[DATA FOR ANALYSIS]:
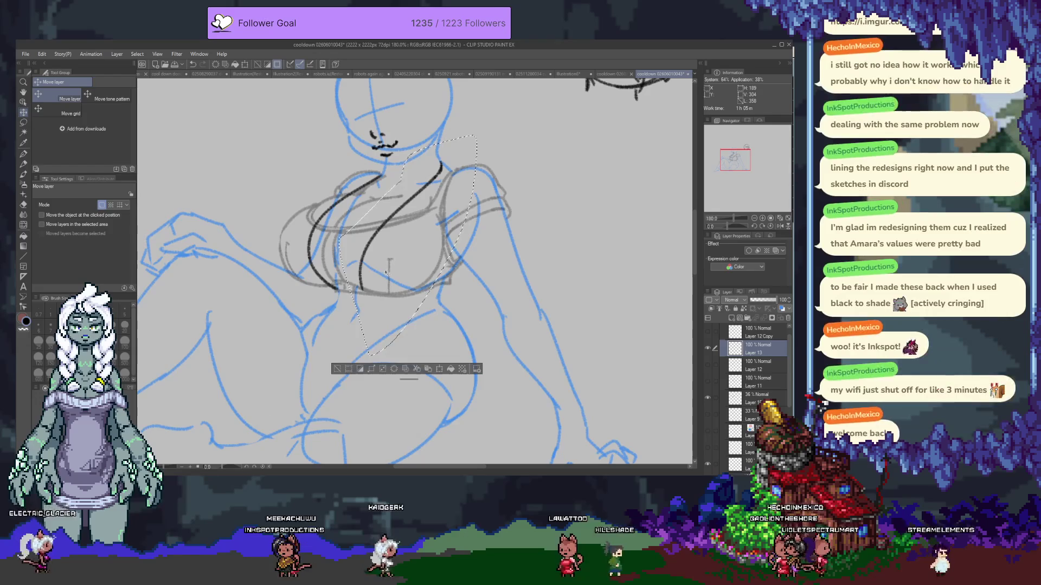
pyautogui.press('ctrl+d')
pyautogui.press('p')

--

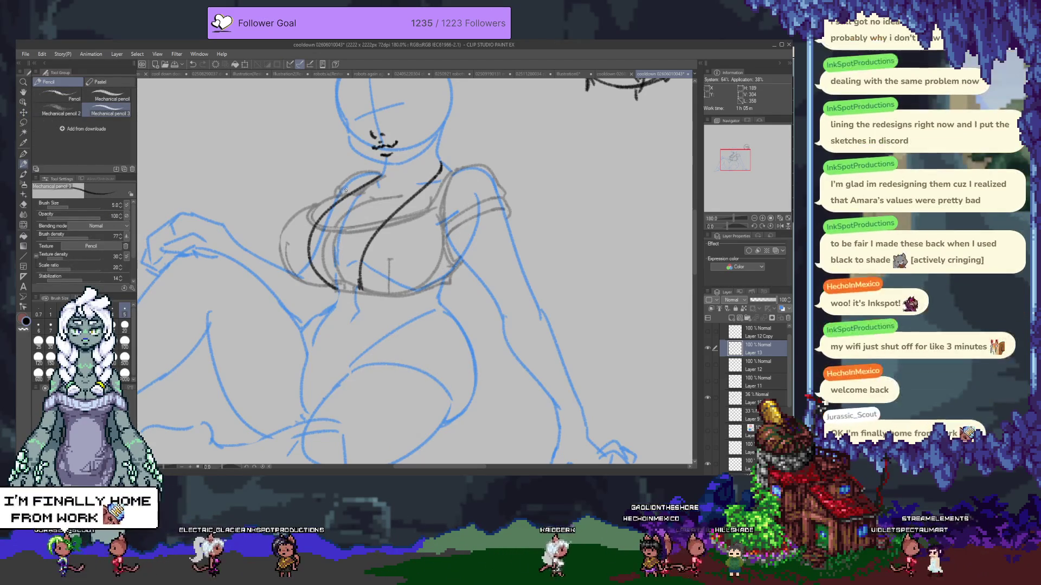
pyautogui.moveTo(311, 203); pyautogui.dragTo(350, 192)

[GOAL OF THE EXERCISE]:
Reproduce each line of the material that mentions "press".

[REPLY TO THE EXERCISE]:
pyautogui.press('ctrl+d')
pyautogui.press('p')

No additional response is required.